◆ **WORK INSTRUCTION**: Could you write the entries out again, exactly as they are?

Top of EXTRACTED MATERIAL

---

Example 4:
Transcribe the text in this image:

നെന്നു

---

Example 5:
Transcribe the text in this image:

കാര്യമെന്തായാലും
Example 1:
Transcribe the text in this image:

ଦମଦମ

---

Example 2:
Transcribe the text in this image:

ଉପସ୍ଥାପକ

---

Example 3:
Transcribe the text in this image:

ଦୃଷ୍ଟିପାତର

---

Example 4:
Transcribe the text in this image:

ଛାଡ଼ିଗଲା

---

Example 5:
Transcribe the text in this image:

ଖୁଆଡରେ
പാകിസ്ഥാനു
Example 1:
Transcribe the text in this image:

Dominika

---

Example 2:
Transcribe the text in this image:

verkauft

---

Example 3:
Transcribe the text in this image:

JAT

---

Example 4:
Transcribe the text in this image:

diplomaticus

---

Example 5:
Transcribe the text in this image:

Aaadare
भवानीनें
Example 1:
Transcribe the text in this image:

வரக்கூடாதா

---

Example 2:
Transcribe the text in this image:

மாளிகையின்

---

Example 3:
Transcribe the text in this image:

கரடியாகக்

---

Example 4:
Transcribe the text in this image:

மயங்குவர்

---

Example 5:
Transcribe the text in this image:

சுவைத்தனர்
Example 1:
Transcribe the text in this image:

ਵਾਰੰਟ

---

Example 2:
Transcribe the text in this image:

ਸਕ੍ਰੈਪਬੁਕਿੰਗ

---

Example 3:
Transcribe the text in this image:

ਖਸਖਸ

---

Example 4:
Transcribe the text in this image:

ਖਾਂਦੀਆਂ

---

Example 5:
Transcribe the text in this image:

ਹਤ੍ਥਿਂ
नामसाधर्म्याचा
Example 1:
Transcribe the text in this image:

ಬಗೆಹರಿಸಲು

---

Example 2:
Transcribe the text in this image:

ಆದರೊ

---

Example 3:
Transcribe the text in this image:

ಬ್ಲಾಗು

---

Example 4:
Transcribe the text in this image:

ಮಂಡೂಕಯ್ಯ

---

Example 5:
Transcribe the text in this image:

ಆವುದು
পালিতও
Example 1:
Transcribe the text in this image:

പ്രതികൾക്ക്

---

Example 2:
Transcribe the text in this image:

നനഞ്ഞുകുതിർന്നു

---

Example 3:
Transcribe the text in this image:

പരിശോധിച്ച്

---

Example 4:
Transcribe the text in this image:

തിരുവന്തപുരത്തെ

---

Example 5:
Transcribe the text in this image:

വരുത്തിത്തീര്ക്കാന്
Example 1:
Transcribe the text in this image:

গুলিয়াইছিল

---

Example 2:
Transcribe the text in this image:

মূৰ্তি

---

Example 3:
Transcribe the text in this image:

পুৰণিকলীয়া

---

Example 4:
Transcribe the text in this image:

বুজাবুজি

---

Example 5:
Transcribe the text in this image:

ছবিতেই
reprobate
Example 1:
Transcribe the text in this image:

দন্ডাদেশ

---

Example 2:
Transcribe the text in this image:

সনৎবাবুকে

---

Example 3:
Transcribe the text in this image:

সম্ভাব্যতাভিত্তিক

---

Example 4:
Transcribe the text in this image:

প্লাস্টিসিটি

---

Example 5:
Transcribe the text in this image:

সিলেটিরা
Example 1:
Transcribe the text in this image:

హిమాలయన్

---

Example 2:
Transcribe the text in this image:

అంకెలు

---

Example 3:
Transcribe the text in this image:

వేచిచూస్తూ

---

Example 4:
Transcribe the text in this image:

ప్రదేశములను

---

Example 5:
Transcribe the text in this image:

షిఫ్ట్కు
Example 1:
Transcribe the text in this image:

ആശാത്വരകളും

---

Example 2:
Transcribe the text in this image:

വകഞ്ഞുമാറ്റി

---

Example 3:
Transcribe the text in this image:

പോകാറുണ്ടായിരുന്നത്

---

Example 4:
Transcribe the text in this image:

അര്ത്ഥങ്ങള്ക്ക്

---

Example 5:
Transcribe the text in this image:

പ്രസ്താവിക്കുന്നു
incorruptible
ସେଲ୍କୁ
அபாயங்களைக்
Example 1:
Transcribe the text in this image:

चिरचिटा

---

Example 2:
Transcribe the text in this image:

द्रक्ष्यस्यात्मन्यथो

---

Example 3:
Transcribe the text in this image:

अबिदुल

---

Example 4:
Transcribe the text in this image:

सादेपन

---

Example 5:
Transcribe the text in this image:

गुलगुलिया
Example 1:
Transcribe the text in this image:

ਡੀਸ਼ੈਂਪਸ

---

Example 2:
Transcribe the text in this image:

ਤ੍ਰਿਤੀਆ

Bottom of EXTRACTED MATERIAL

◆ **SOLUTION FOR THIS EXERCISE**:
---

Example 4:
Transcribe the text in this image:

നെന്നു

---

Example 5:
Transcribe the text in this image:

കാര്യമെന്തായാലും
Example 1:
Transcribe the text in this image:

ଦମଦମ

---

Example 2:
Transcribe the text in this image:

ଉପସ୍ଥାପକ

---

Example 3:
Transcribe the text in this image:

ଦୃଷ୍ଟିପାତର

---

Example 4:
Transcribe the text in this image:

ଛାଡ଼ିଗଲା

---

Example 5:
Transcribe the text in this image:

ଖୁଆଡରେ
പാകിസ്ഥാനു
Example 1:
Transcribe the text in this image:

Dominika

---

Example 2:
Transcribe the text in this image:

verkauft

---

Example 3:
Transcribe the text in this image:

JAT

---

Example 4:
Transcribe the text in this image:

diplomaticus

---

Example 5:
Transcribe the text in this image:

Aaadare
भवानीनें
Example 1:
Transcribe the text in this image:

வரக்கூடாதா

---

Example 2:
Transcribe the text in this image:

மாளிகையின்

---

Example 3:
Transcribe the text in this image:

கரடியாகக்

---

Example 4:
Transcribe the text in this image:

மயங்குவர்

---

Example 5:
Transcribe the text in this image:

சுவைத்தனர்
Example 1:
Transcribe the text in this image:

ਵਾਰੰਟ

---

Example 2:
Transcribe the text in this image:

ਸਕ੍ਰੈਪਬੁਕਿੰਗ

---

Example 3:
Transcribe the text in this image:

ਖਸਖਸ

---

Example 4:
Transcribe the text in this image:

ਖਾਂਦੀਆਂ

---

Example 5:
Transcribe the text in this image:

ਹਤ੍ਥਿਂ
नामसाधर्म्याचा
Example 1:
Transcribe the text in this image:

ಬಗೆಹರಿಸಲು

---

Example 2:
Transcribe the text in this image:

ಆದರೊ

---

Example 3:
Transcribe the text in this image:

ಬ್ಲಾಗು

---

Example 4:
Transcribe the text in this image:

ಮಂಡೂಕಯ್ಯ

---

Example 5:
Transcribe the text in this image:

ಆವುದು
পালিতও
Example 1:
Transcribe the text in this image:

പ്രതികൾക്ക്

---

Example 2:
Transcribe the text in this image:

നനഞ്ഞുകുതിർന്നു

---

Example 3:
Transcribe the text in this image:

പരിശോധിച്ച്

---

Example 4:
Transcribe the text in this image:

തിരുവന്തപുരത്തെ

---

Example 5:
Transcribe the text in this image:

വരുത്തിത്തീര്ക്കാന്
Example 1:
Transcribe the text in this image:

গুলিয়াইছিল

---

Example 2:
Transcribe the text in this image:

মূৰ্তি

---

Example 3:
Transcribe the text in this image:

পুৰণিকলীয়া

---

Example 4:
Transcribe the text in this image:

বুজাবুজি

---

Example 5:
Transcribe the text in this image:

ছবিতেই
reprobate
Example 1:
Transcribe the text in this image:

দন্ডাদেশ

---

Example 2:
Transcribe the text in this image:

সনৎবাবুকে

---

Example 3:
Transcribe the text in this image:

সম্ভাব্যতাভিত্তিক

---

Example 4:
Transcribe the text in this image:

প্লাস্টিসিটি

---

Example 5:
Transcribe the text in this image:

সিলেটিরা
Example 1:
Transcribe the text in this image:

హిమాలయన్

---

Example 2:
Transcribe the text in this image:

అంకెలు

---

Example 3:
Transcribe the text in this image:

వేచిచూస్తూ

---

Example 4:
Transcribe the text in this image:

ప్రదేశములను

---

Example 5:
Transcribe the text in this image:

షిఫ్ట్కు
Example 1:
Transcribe the text in this image:

ആശാത്വരകളും

---

Example 2:
Transcribe the text in this image:

വകഞ്ഞുമാറ്റി

---

Example 3:
Transcribe the text in this image:

പോകാറുണ്ടായിരുന്നത്

---

Example 4:
Transcribe the text in this image:

അര്ത്ഥങ്ങള്ക്ക്

---

Example 5:
Transcribe the text in this image:

പ്രസ്താവിക്കുന്നു
incorruptible
ସେଲ୍କୁ
அபாயங்களைக்
Example 1:
Transcribe the text in this image:

चिरचिटा

---

Example 2:
Transcribe the text in this image:

द्रक्ष्यस्यात्मन्यथो

---

Example 3:
Transcribe the text in this image:

अबिदुल

---

Example 4:
Transcribe the text in this image:

सादेपन

---

Example 5:
Transcribe the text in this image:

गुलगुलिया
Example 1:
Transcribe the text in this image:

ਡੀਸ਼ੈਂਪਸ

---

Example 2:
Transcribe the text in this image:

ਤ੍ਰਿਤੀਆ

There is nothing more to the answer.